Our Gospel text today is generally referred to as The Presentation of Jesus at the Temple. We read it recently – on the Sunday after Christmas to mark the naming and circumcision of Jesus a week after his birth. This is an event that marks the act of purification women can take 40 days after the birth of a child. We don’t much like those ideas these days, but it is interesting that in the Bible the number 40 comes up again and again, and generally relates to a period of formation. We will start another one soon – Lent or the 40 days before Easter.
There are many layers of meaning in this story from which we can take our thoughts – the challenge always is what shall we consider today?
Let’s start with a question: How do we respond to being in the presence of God?
When we think of the word “Presentation” which we use as part of the title for this story, we think of a number of situations where what you see is less important than what lies behind it. When I went to the doctor, presenting with unbearable pain in my right leg that does not respond to the normal physiotherapy or medicines, he looked deeper into things and found a tumour in my spine – in the middle of my back. I had no pain in my back.
So, when this little baby boy was “presented” in the temple some of the other key people in the story saw more than just a baby boy.
Simeon, the old man who spent a great deal of time in the Temple courts immediately recognised more than just a baby. As his first response he gave thanks to God. He recognised he was in the presence of the Promised One and he thanked God for it. Simeon had been living in expectation of meeting this One on the strength of God’s promise to him.

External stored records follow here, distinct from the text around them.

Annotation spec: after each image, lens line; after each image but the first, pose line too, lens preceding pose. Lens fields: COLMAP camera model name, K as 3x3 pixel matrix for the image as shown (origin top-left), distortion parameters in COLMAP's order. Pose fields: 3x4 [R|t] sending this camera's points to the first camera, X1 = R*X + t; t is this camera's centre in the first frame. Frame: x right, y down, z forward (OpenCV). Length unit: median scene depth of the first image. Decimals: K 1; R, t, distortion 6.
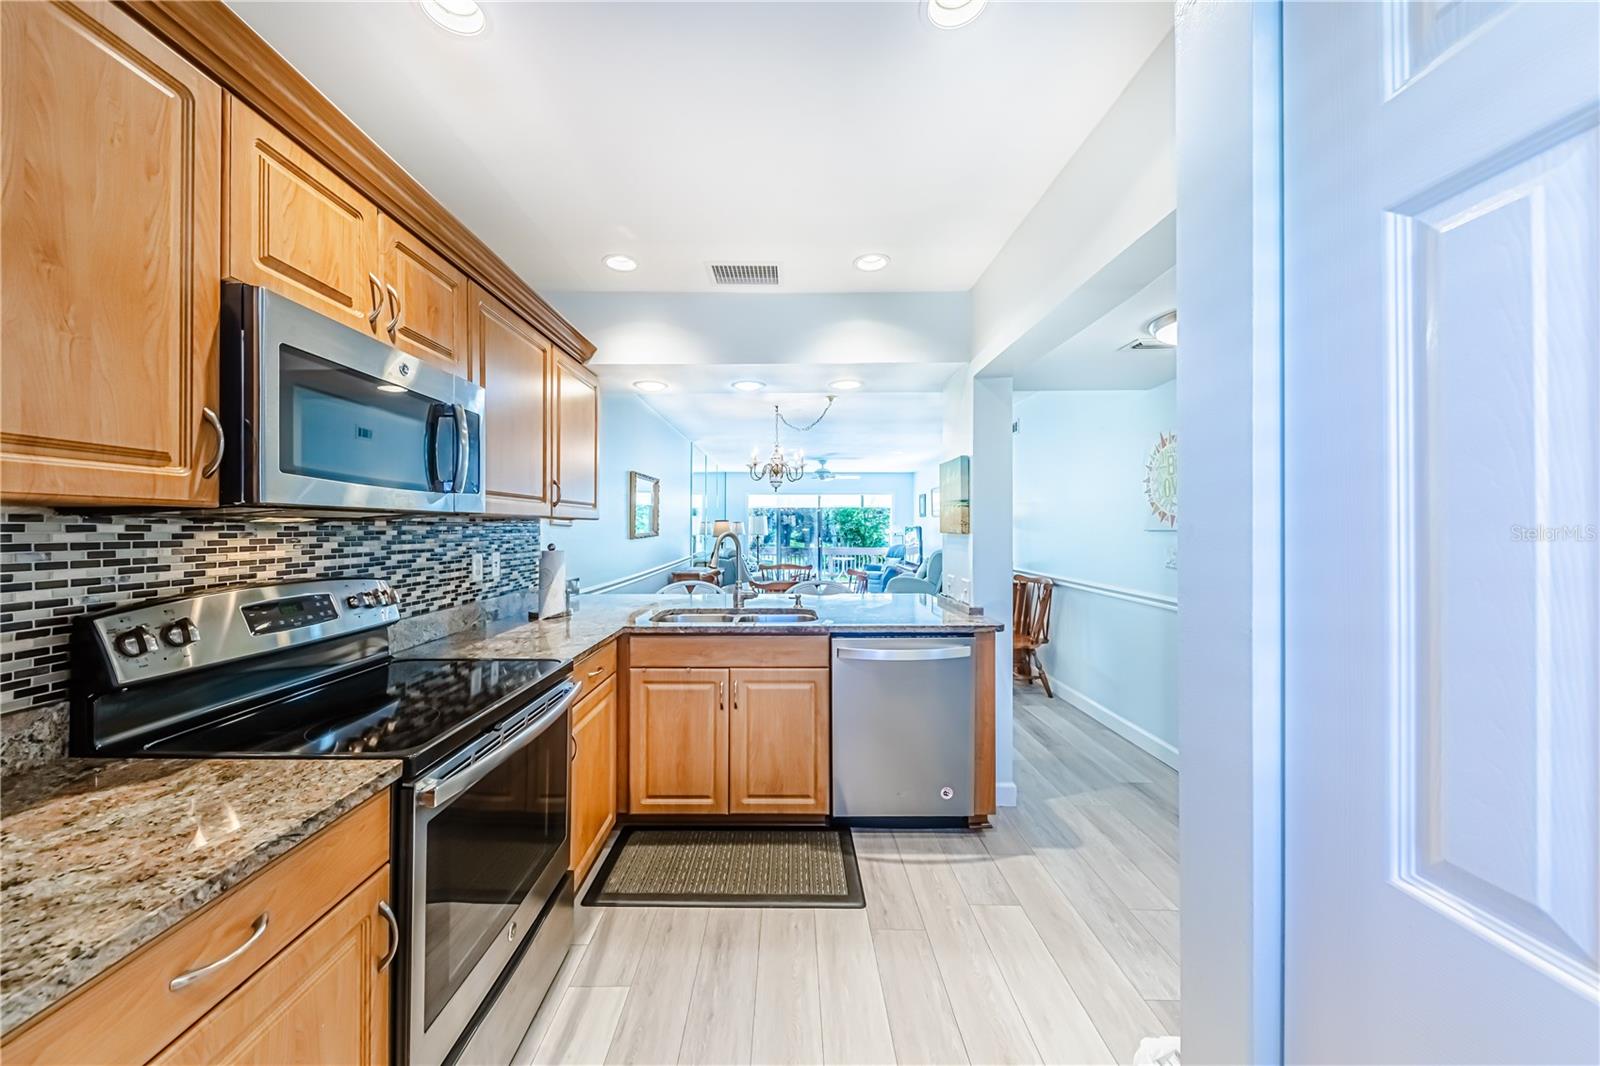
lens RADIAL K [[562.6, 0, 803.4], [0, 562.6, 526.6], [0, 0, 1]] dist [0.001208, -0.000015]
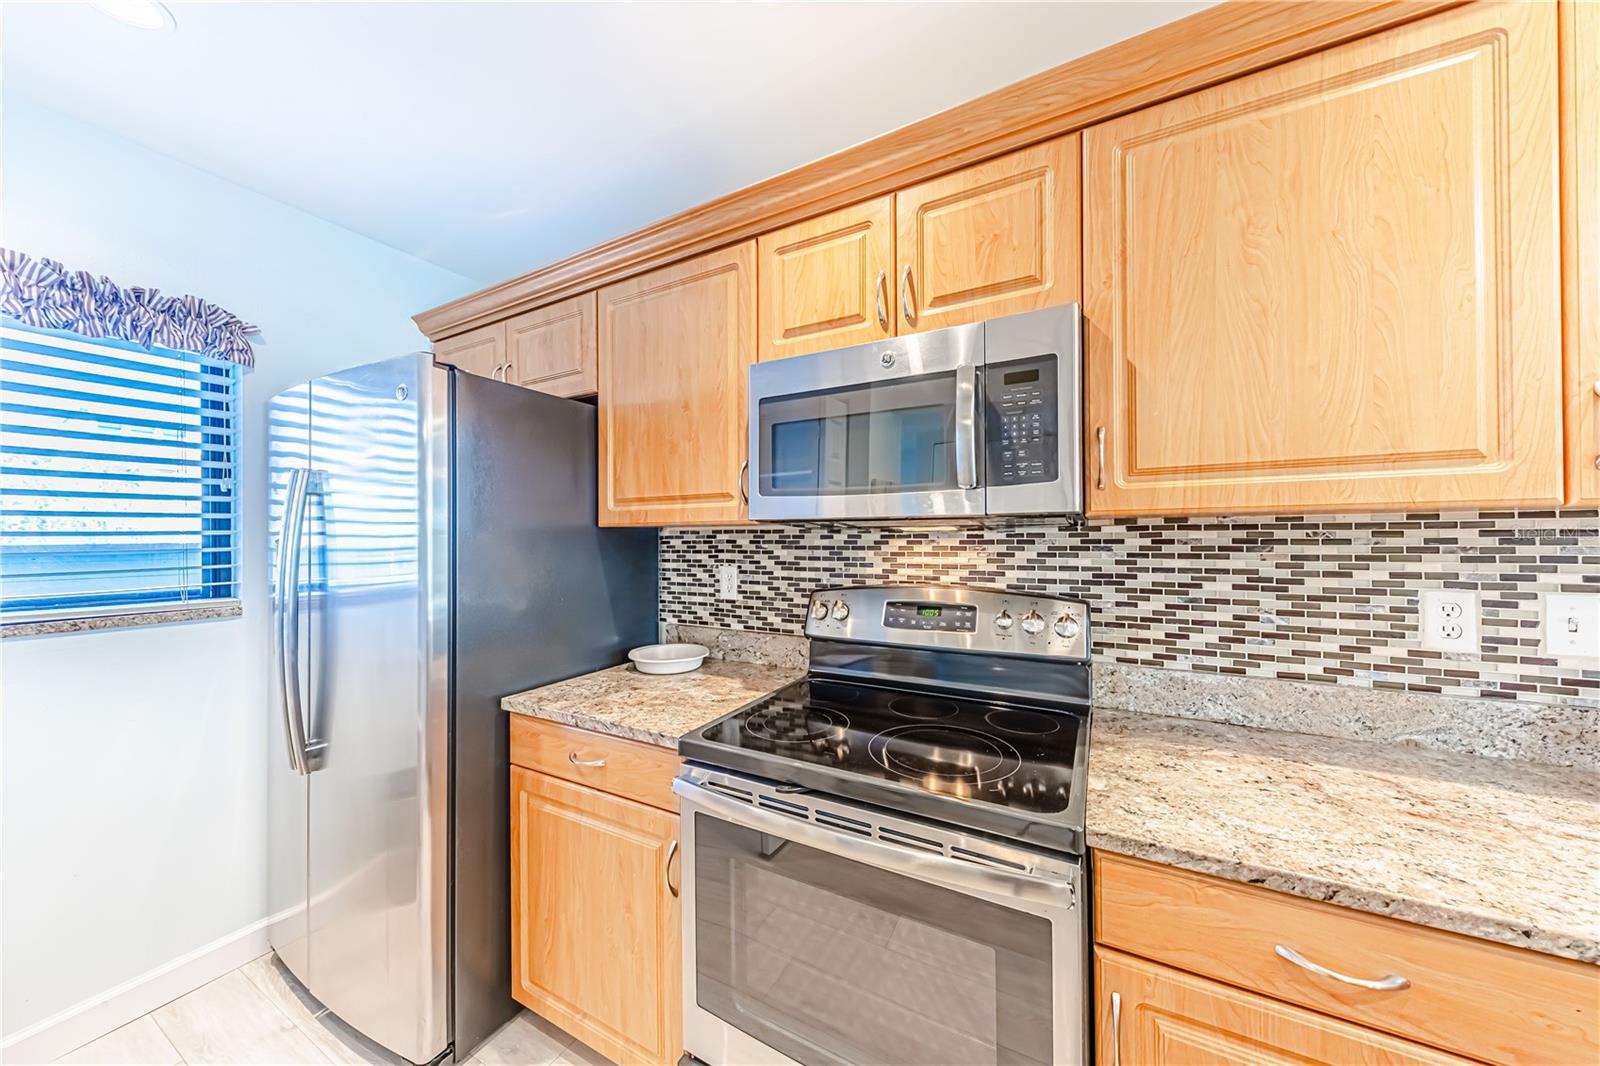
lens RADIAL K [[546.1, 0, 800.0], [0, 546.1, 533.0], [0, 0, 1]] dist [0.001965, 0.000042]
pose [[-0.512113, 0.008530, -0.858876, 0.082021], [0.013677, 0.999905, 0.001775, -0.007467], [0.858809, -0.010838, -0.512181, 1.064671]]
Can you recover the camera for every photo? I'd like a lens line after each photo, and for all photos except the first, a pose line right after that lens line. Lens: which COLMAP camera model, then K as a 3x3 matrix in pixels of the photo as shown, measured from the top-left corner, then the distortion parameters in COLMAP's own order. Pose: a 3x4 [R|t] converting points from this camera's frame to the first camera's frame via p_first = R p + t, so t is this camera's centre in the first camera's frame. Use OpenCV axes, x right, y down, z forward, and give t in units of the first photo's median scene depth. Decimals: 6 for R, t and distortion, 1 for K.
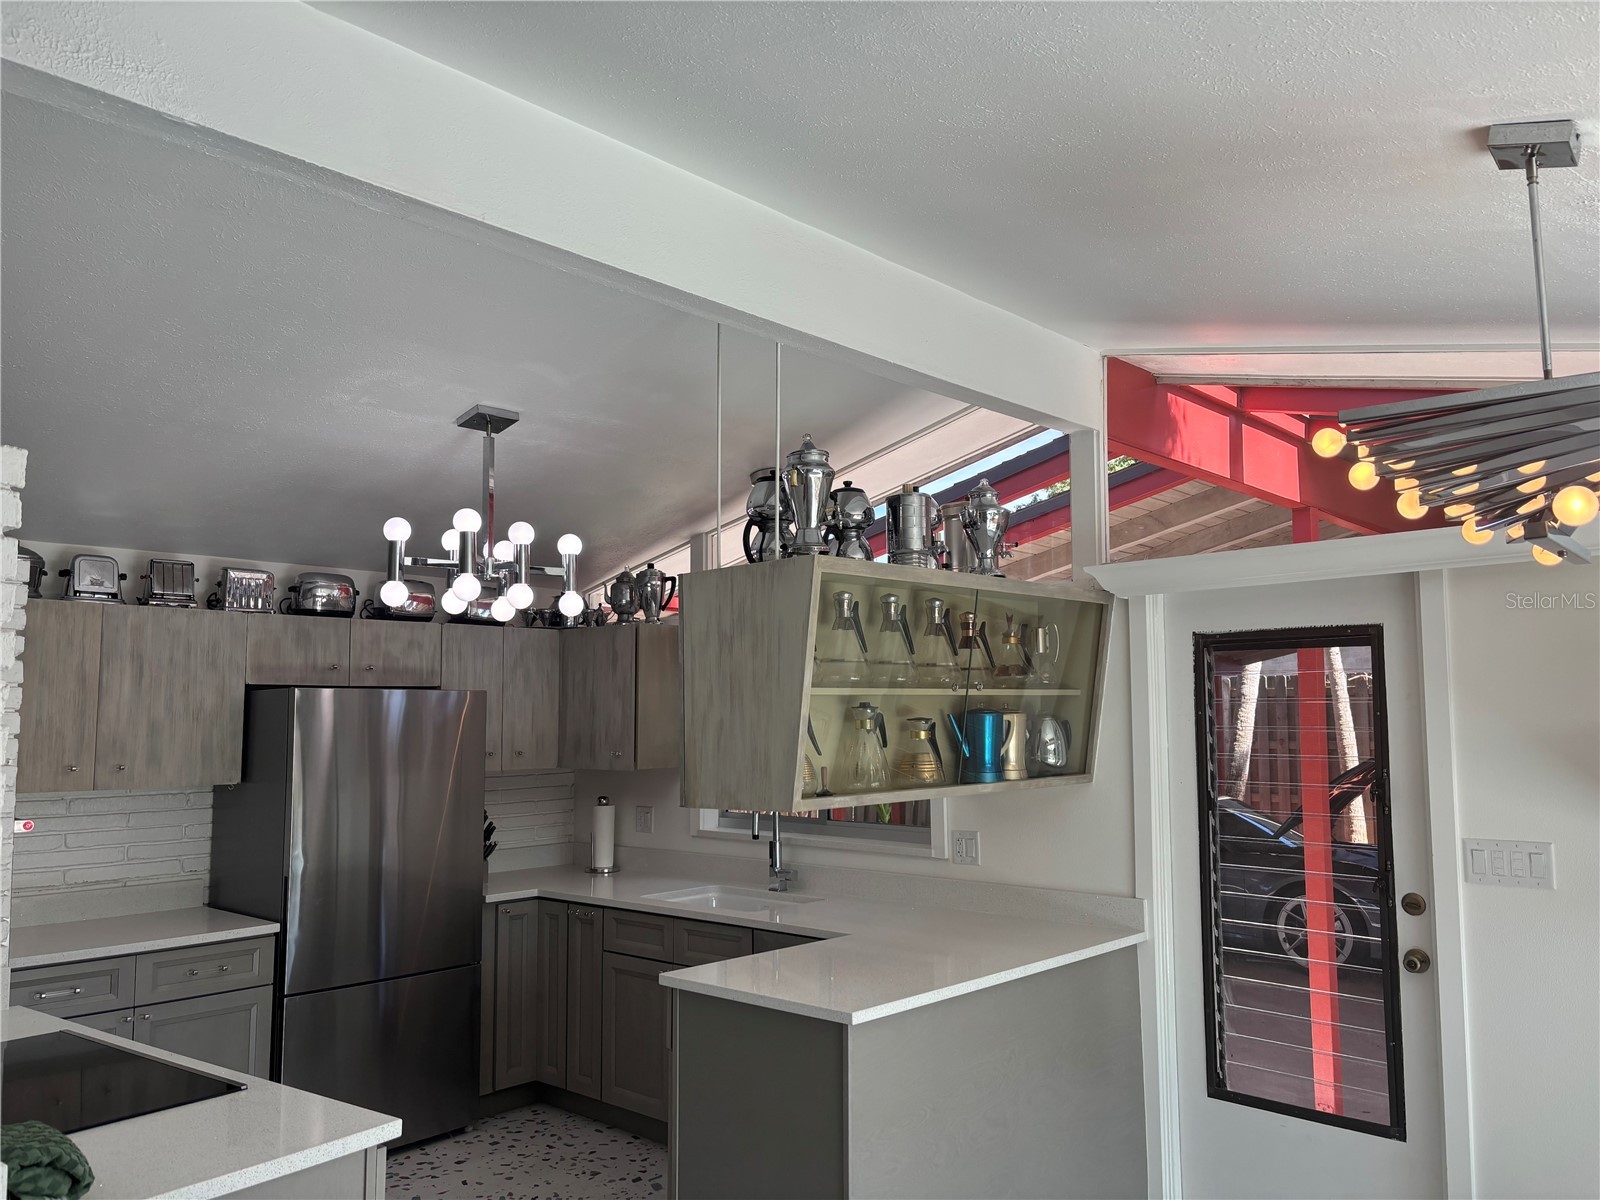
lens RADIAL K [[1205.0, 0, 797.7], [0, 1205.0, 612.7], [0, 0, 1]] dist [0.064500, -0.076914]
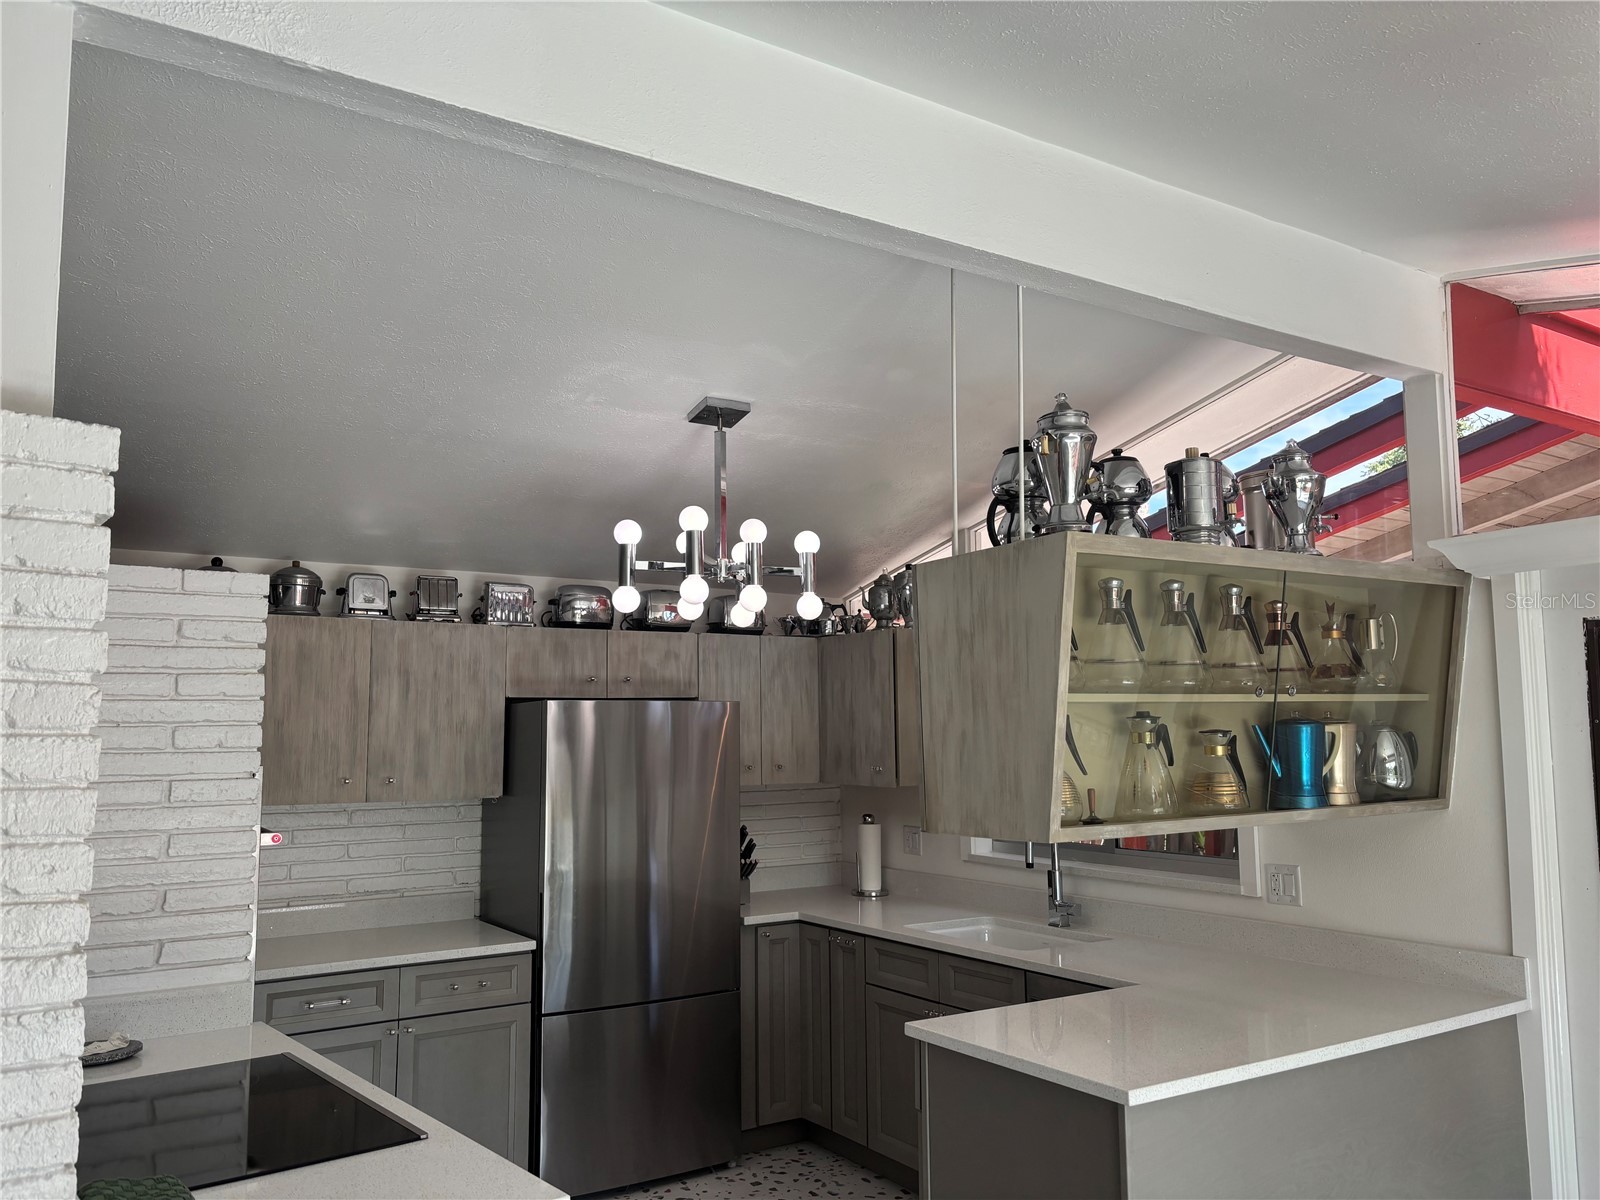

Then he blessed Joseph and Mary and gave Mary a word of knowledge about the future that lay ahead of her son. In some ways there was a sense of foreboding in this. The suffering and trouble he announced was not really good news, was it?
Then there was that other old person, Anna, the prophetess. She also recognised that this was more than just your everyday little boy. She recognised that he was the Promised One, and like Simeon, she praised God, but she did more. She told everyone who would listen to her about this child.
Now these events were not without an effect on Joseph and Mary. They were amazed by what both Simeon and Anna had said and I am sure that it deepened their natural sense of love for their first-born child.
So, let’s go back to my opening question: How do we respond to being in the presence of God?
You have come here today to be in the presence of God. Well, I have to tell you, God is here.
Did you come expecting to hear something from God about something that is a particular worry for you?
Did you come hoping that you would catch a glimpse of God?
Did you come with a sense of thanksgiving for what you have already experienced of God?
Did you come here as an expression of love and joy in what you have already experienced of God?